# Did Leopard need a CD-key for you?



## Mario8672 (Oct 27, 2007)

Mine didn't, just wondering if this was normal. I installed the single user one.


----------



## mfkne (Oct 27, 2007)

This is perfectly normal. Or was a key delivered with your pack of Leopard?


----------



## ScottW (Oct 27, 2007)

this is normal. OS X user edition doesn't use keys.


----------



## Mario8672 (Oct 27, 2007)

I'm not sure. What format is the CD-key supposed to be in? I didn't recognize a CD-key written anywhere.
Thanks

EDIT: Leopard Single-User also didn't require ANY activation/verification/registration whatsoever, this is all normal, I assume?


----------



## DeltaMac (Oct 27, 2007)

No activation/registration codes - Apple actually trusts their users on this kind of issue. Nice to not deal with microsoft, eh?


----------



## Mario8672 (Oct 27, 2007)

That's actually really nice of them. I'm sure Apple are just glad that people are CHOOSING to use Mac OS X instead of Windows. 

Thanks again.

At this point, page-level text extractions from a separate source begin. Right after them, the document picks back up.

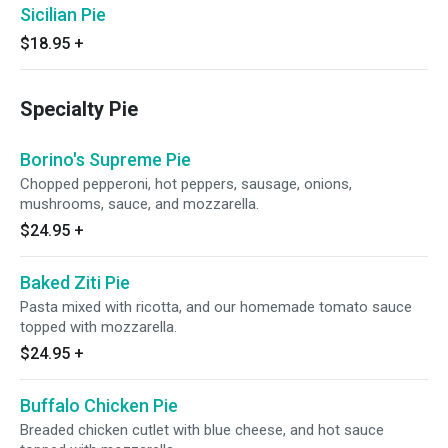
Sicilian Pie
$18.95
+
Specialty Pie
Borino's Supreme Pie
Chopped pepperoni, hot peppers, sausage, onions,
mushrooms, sauce, and mozzarella.
$24.95
+
Baked Ziti Pie
Pasta mixed with ricotta, and our homemade tomato sauce
topped with mozzarella.
$24.95
+
Buffalo Chicken Pie
Breaded chicken cutlet with blue cheese, and hot sauce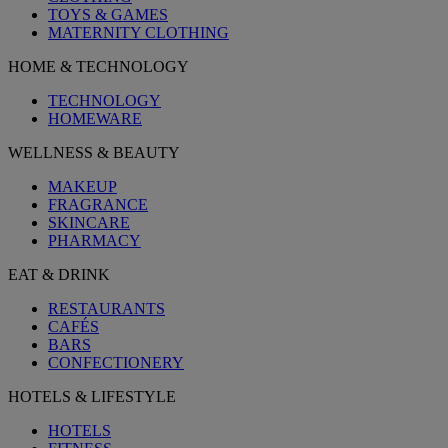
TOYS & GAMES
MATERNITY CLOTHING
HOME & TECHNOLOGY
TECHNOLOGY
HOMEWARE
WELLNESS & BEAUTY
MAKEUP
FRAGRANCE
SKINCARE
PHARMACY
EAT & DRINK
RESTAURANTS
CAFÉS
BARS
CONFECTIONERY
HOTELS & LIFESTYLE
HOTELS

I LOVE Leopard, btw


----------



## Giaguara (Oct 27, 2007)

Only if you install Mac OS X Server, you will be asked for the key.


----------



## jbarley (Oct 27, 2007)

Mario8672 said:


> I'm not sure. What format is the CD-key supposed to be in? I didn't recognize a CD-key written anywhere.
> Thanks
> 
> EDIT: Leopard Single-User also didn't require ANY activation/verification/registration whatsoever, this is all normal, I assume?

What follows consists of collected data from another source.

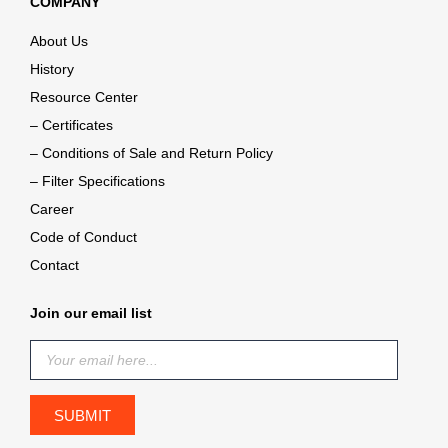
COMPANY
About Us
History
Resource Center
– Certificates
– Conditions of Sale and Return Policy
– Filter Specifications
Career
Code of Conduct
Contact
Join our email list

You sound like a recent MS Windows convert.

jb.


----------



## SGilbert (Oct 27, 2007)

DeltaMac said:


> No activation/registration codes - Apple actually trusts their users on this kind of issue. Nice to not deal with microsoft, eh?



Adobe is the worst!


----------



## fryke (Oct 27, 2007)

I seriously thought you were kidding, for a moment, and then thought: Hey, could be someone who went through the Microsoft-school before buying the first Mac. 

Well... I guess it's clear by now. Leopard does _not_ need anything like a serial number, CD key or activation, although Apple does ask for registration after installation (which you can decline).

The server version, as Giaguara has pointed out, _does_ use a serial number. The server serials decide whether it's a limited or unlimited license.


----------



## Mario8672 (Oct 27, 2007)

jbarley said:


> You sound like a recent MS Windows convert.
> 
> jb.


Naah, I got my first mac last October. But I still remember the pain that MS Windows caused me


----------